Mostram-se provados, por documento, os seguintes factos com relevo para a decisão do presente recurso:
1.º - Contra a sociedade B…………….., Lda., NIPC: …………….., foi instaurado pelo serviço de finanças de Paredes o processo de execução fiscal n.º1848201201107810 e apensos, por dívidas de IVA referente ao ano de 2012/07, no valor global de € 15 456,36.
2.º - A sociedade devedora originária iniciou a atividade em 02.10.2009.
3.º - Como sócios-gerentes da sociedade executada na Certidão Permanente da Conservatória do Registo Comercial de Paredes, constam C………….. e A………….. (ora oponente).
4.º - A sociedade não cessou a sua atividade.
5.º - A sociedade executada foi declarada insolvente a 08.01.2013, no Tribunal Judicial de Paredes – 2º Juízo Cível – processo n.º4154/12.5TBPRD.
6.º - Em 07.01.2013 foi efetuada a preparação do processo para efeitos de reversão da execução - cf. doc. de fls.31 dos autos.
7.º - O ora oponente exerceu o direito de audição prévia - cf. doc. de fls.32 a 42 dos autos.
8.º - Em 18.02.2013, o ora oponente foi notificado, do prosseguimento da reversão - cf. doc. de fls. 36 a 37 dos autos.
9.º - No dia 19.02.2013, o ora oponente foi citado da reversão - cf. doc. 39 a 41 dos autos.
10.º - A referida reversão foi suspensa por excussão - cf. doc. de fls.70 a 74 dos autos, junto aos autos com a contestação da Fazenda Pública.

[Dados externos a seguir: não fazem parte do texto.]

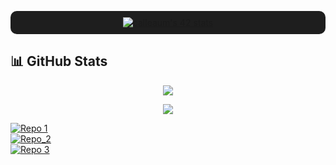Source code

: <p align="center" style="background-color:#1e1e1e; padding:10px; border-radius:10px;">
  <a href="https://github.com/oakoudad/badge42">
    <img src="https://badge.mediaplus.ma/kettlebells/calleaum?1337Badge=off&UM6P=off" alt="calleaum's 42 stats" />
  </a>
</p>

## 📊 GitHub Stats

<p align="center">
  <img src="https://github-readme-stats.vercel.app/api?username=Calleaum&show_icons=true&title_color=f4d03f&text_color=f4d03f&icon_color=f4d03f&bg_color=1c1c1f&border_color=3b3b3f" />
</p>
<p align="center">
  <img src="https://github-readme-stats.vercel.app/api/top-langs/?username=Calleaum&layout=compact&title_color=f4d03f&text_color=f4d03f&icon_color=f4d03f&bg_color=1c1c1f&border_color=3b3b3f" />
</p>

<p align="center">

[![Repo 1](https://img.shields.io/badge/-Libft-yellow?style=for-the-badge&logo=github)](https://github.com/Calleaum/Repo1)  
[![Repo_2](https://img.shields.io/badge/-Repo2-grey?style=for-the-badge&logo=github)](https://github.com/Calleaum/Repo2)  
[![Repo 3](https://img.shields.io/badge/-Repo3-red?style=for-the-badge&logo=github)](https://github.com/Calleaum/Repo3)  

</p>





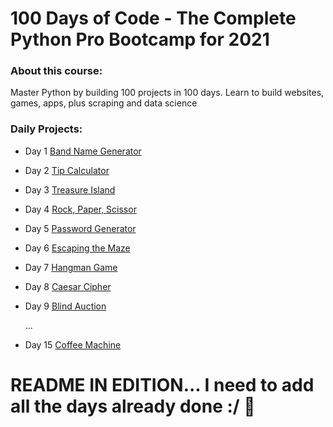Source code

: # 100 Days of Code - The Complete Python Pro Bootcamp for 2021

### About this course:
Master Python by building 100 projects in 100 days. Learn to build websites, games, apps, plus scraping and data science

### Daily Projects:
- Day 1 [Band Name Generator](/100%20Days%20of%20Code%20-%20The%20Complete%20Python%20Pro%20Bootcamp%20for%202021/day_1/project/band-name-generator-start)
- Day 2 [Tip Calculator](https://github.com/euzivamjunior/studies/tree/main/100%20Days%20of%20Code%20-%20The%20Complete%20Python%20Pro%20Bootcamp%20for%202021/day_2/project/tip-calculator-start)
- Day 3 [Treasure Island](https://github.com/euzivamjunior/studies/tree/main/100%20Days%20of%20Code%20-%20The%20Complete%20Python%20Pro%20Bootcamp%20for%202021/day_3/project/treasure-island-start)
- Day 4 [Rock, Paper, Scissor](https://github.com/euzivamjunior/studies/tree/main/100%20Days%20of%20Code%20-%20The%20Complete%20Python%20Pro%20Bootcamp%20for%202021/day_4/project/rock-paper-scissors-start)
- Day 5 [Password Generator](https://github.com/euzivamjunior/studies/tree/main/100%20Days%20of%20Code%20-%20The%20Complete%20Python%20Pro%20Bootcamp%20for%202021/day_5/project/password-generator-start)
- Day 6 [Escaping the Maze](/100%20Days%20of%20Code%20-%20The%20Complete%20Python%20Pro%20Bootcamp%20for%202021/day_6/project/reeborgs_world_maze/)
- Day 7 [Hangman Game](/100%20Days%20of%20Code%20-%20The%20Complete%20Python%20Pro%20Bootcamp%20for%202021/day_7/project/Day-7-Hangman-Final/)
- Day 8 [Caesar Cipher](/100%20Days%20of%20Code%20-%20The%20Complete%20Python%20Pro%20Bootcamp%20for%202021/day_8/project/caesar-cipher-my-solution/)
- Day 9 [Blind Auction](/100%20Days%20of%20Code%20-%20The%20Complete%20Python%20Pro%20Bootcamp%20for%202021/day_9/project/blind-auction-start/)

  ...

- Day 15 [Coffee Machine](/100%20Days%20of%20Code%20-%20The%20Complete%20Python%20Pro%20Bootcamp%20for%202021/day_15/project/coffee-machine-start/)

# README IN EDITION... I need to add all the days already done :/ :wrench:
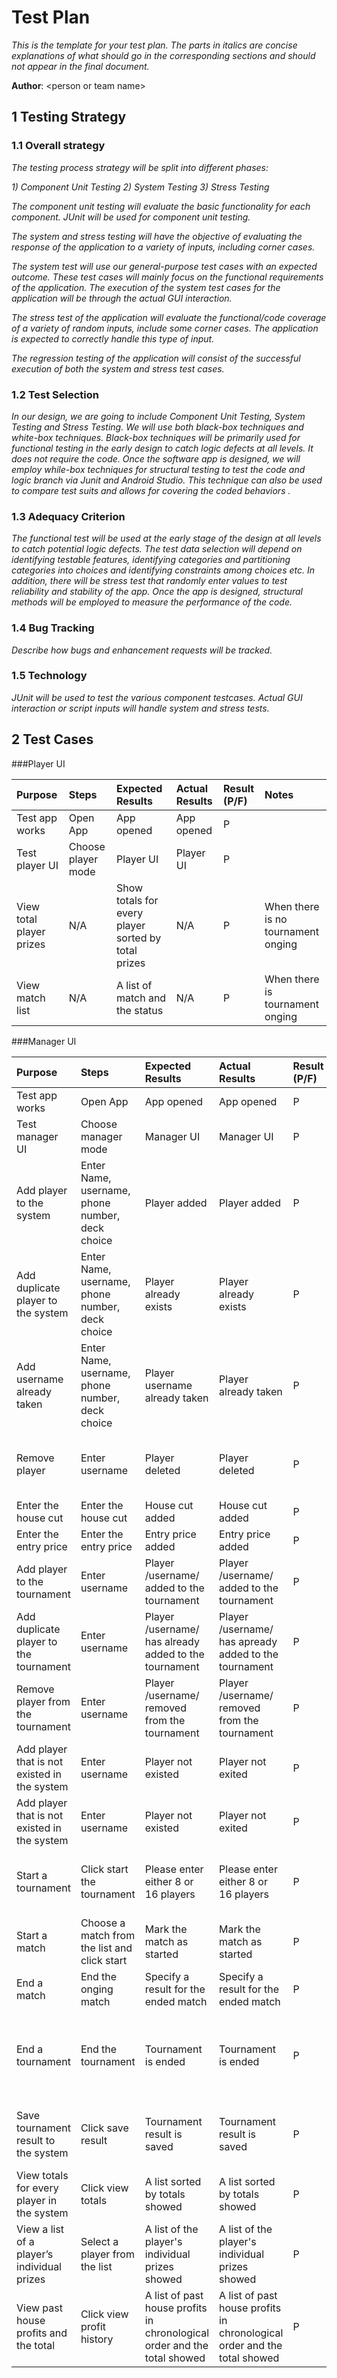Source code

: # Test Plan

*This is the template for your test plan. The parts in italics are concise explanations of what should go in the corresponding sections and should not appear in the final document.*

**Author**: \<person or team name\>

## 1 Testing Strategy

### 1.1 Overall strategy


*The testing process strategy will be split into different phases:*

*1) Component Unit Testing*
*2) System Testing*
*3) Stress Testing*

*The component unit testing will evaluate the basic functionality for each component. JUnit will be used for component unit testing.*

*The system and stress testing will have the objective of evaluating the response of the application to a variety of inputs, including corner cases.*

*The system test will use our general-purpose test cases with an expected outcome. These test cases will mainly focus on the functional requirements of the application. The execution of the system test cases for the application will be through the actual GUI interaction.*

*The stress test of the application will evaluate the functional/code coverage of a variety of random inputs, include some corner cases. The application is expected to correctly handle this type of input.*

*The regression testing of the application will consist of the successful execution of both the system and stress test cases.*

### 1.2 Test Selection

*In our design, we are going to include Component Unit Testing, System Testing and Stress Testing. We will use both black-box techniques and white-box techniques. Black-box techniques will be primarily used for functional testing in the early design to catch logic defects at all levels. It does not require the code. Once the software app is designed, we will employ while-box techniques for structural testing to test the code and logic branch via Junit and Android Studio. This technique can also be used to compare test suits and allows for covering the coded behaviors .*

### 1.3 Adequacy Criterion

*The functional test will be used at the early stage of the design at all levels to catch potential logic defects. The test data selection will depend on identifying testable features, identifying categories and partitioning categories into choices and identifying constraints among choices etc. In addition, there will be stress test that randomly enter values to test reliability and stability of the app. Once the app is designed, structural methods will be employed to measure the performance of the code.*

### 1.4 Bug Tracking

*Describe how bugs and enhancement requests will be tracked.*

### 1.5 Technology

*JUnit will be used to test the various component testcases. Actual GUI interaction or script inputs will handle system and stress tests.*

## 2 Test Cases

###Player UI

| Purpose		| Steps    | Expected Results | Actual Results | Result (P/F)| Notes |
| :----------| :------- | :----------------| :--------------| :-----------| :------|
| Test app works	| Open App 	| App opened | App opened | P | |
| Test player UI	| Choose player mode	| Player UI | Player UI  | P  | |
| View total player prizes | N/A | Show totals for every player sorted by total prizes | N/A | P | When there is no tournament onging | 
| View match list | N/A | A list of match and the status | N/A | P | When there is tournament onging | 

###Manager UI

| Purpose		| Steps    | Expected Results | Actual Results | Result (P/F)| Notes |
| :----------| :------- | :----------------| :--------------| :-----------| :------| 
| Test app works	| Open App 	| App opened | App opened | P | |
| Test manager UI	| Choose manager mode	| Manager UI | Manager UI   | P  | |
| Add player to the system	| Enter Name, username, phone number, deck choice | Player added | Player added  | P | |
| Add duplicate player to the system | Enter Name, username, phone number, deck choice | Player already exists | Player already exists  | P | Player info has already entered |
| Add username already taken	| Enter Name, username, phone number, deck choice | Player username already taken | Player already taken  | P | Player username is taken |
| Remove player	| Enter username | Player deleted | Player deleted  | P | Use the username to delete since it is unique |
| Enter the house cut| Enter the house cut 	| House cut added | House cut added | P | |
| Enter the entry price| Enter the entry price | Entry price added | Entry price added | P | |
| Add player to the tournament| Enter username | Player /username/ added to the tournament | Player /username/ added to the tournament| P | |
| Add duplicate player to the tournament| Enter username | Player /username/ has already added to the tournament | Player /username/ has apready added to the tournament| P | Add player that is adlready added|
| Remove player from the tournament| Enter username | Player /username/ removed from the tournament| Player /username/ removed from the tournament| P | Remove players added by mistake |
| Add player that is not existed in the system | Enter username | Player not existed | Player not exited | P | Add player that is not in the system|
| Add player that is not existed in the system | Enter username | Player not existed | Player not exited | P | Add player that is not in the system|
| Start a tournament | Click start the tournament | Please enter either 8 or 16 players | Please enter either 8 or 16 players | P | When the players number is neither 8 or 16 |
| Start a match | Choose a match from the list and click start | Mark the match as started | Mark the match as started | P | When a tournament is onging |
| End a match | End the onging match | Specify a result for the ended match | Specify a result for the ended match | P | When a tournament is onging |
| End a tournament | End the tournament | Tournament is ended | Tournament is ended | P | If ended earily, show the tournament is ended ahead of time |
| Save tournament result to the system | Click save result | Tournament result is saved | Tournament result is saved | P | Save the house profit and the 1/ 2/ 3 prize |
| View totals for every player in the system | Click view totals | A list sorted by totals showed | A list sorted by totals showed | P | When there is no tournament onging |  
| View a list of a player’s individual prizes | Select a player from the list | A list of the player's individual prizes showed | A list of the player's individual prizes showed | P | When there is no tournament onging |  
| View past house profits and the total |  Click view profit history | A list of past house profits in chronological order and the total showed | A list of past house profits in chronological order and the total showed| P | When there is no tournament onging |   
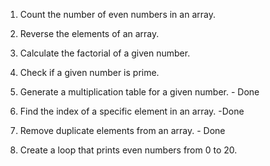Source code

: 1. Count the number of even numbers in an array.
2. Reverse the elements of an array.
3. Calculate the factorial of a given number.
4. Check if a given number is prime.
5. Generate a multiplication table for a given number. - Done

6. Find the index of a specific element in an array. -Done
7. Remove duplicate elements from an array. - Done

8. Create a loop that prints even numbers from 0 to 20.
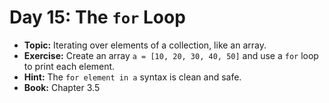 # Day 15: The `for` Loop

- **Topic:** Iterating over elements of a collection, like an array. 
- **Exercise:** Create an array `a = [10, 20, 30, 40, 50]` and use a `for` loop to print each element.
- **Hint:** The `for element in a` syntax is clean and safe.
- **Book:** Chapter 3.5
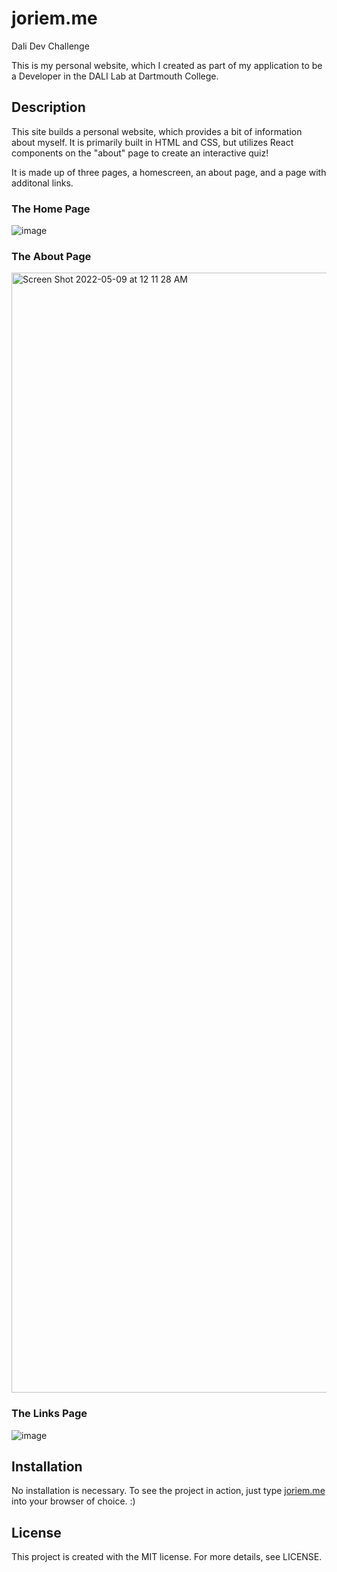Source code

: # joriem.me
Dali Dev Challenge

This is my personal website, which I created as part of my application to be a Developer in the DALI Lab at Dartmouth College. 

## Description
This site builds a personal website, which provides a bit of information about myself. It is primarily built in HTML and CSS, but utilizes React components on the "about" page to create an interactive quiz!

It is made up of three pages, a homescreen, an about page, and a page with additonal links. 

### The Home Page
![image](https://user-images.githubusercontent.com/59182265/167340082-632cc394-88d4-4d5b-a58a-e7b79ca224db.png)

### The About Page
<img width="1792" alt="Screen Shot 2022-05-09 at 12 11 28 AM" src="https://user-images.githubusercontent.com/59182265/167340202-2887ddeb-f334-40b7-bd6e-60b70f3f4e2e.png">

### The Links Page
![image](https://user-images.githubusercontent.com/59182265/167340226-e7893d72-5494-4106-9ca0-b6b2f953bd94.png)

## Installation
No installation is necessary. To see the project in action, just type [joriem.me](https://joriem.me) into your browser of choice. :)

## License 
This project is created with the MIT license. For more details, see LICENSE.
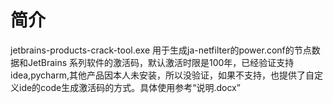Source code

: # 简介
jetbrains-products-crack-tool.exe 用于生成ja-netfilter的power.conf的节点数据和JetBrains 系列软件的激活码，默认激活时限是100年，已经验证支持idea,pycharm,其他产品因本人未安装，所以没验证，如果不支持，也提供了自定义ide的code生成激活码的方式。具体使用参考“说明.docx”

11.º - A presente oposição deu entrada no serviço de finanças em 21 de Março de 2013 - cf. teor de fls.4 dos autos.
12.º - Do processo de execução fiscal já constava a informação da existência do processo de insolvência da executada principal, antes da citação do oponente para os termos da execução, por reversão - cf. doc. de fls.26 a 35 dos autos.
Questão objecto de recurso:
1Nulidade da sentença
2- Legalidade do despacho de reversão.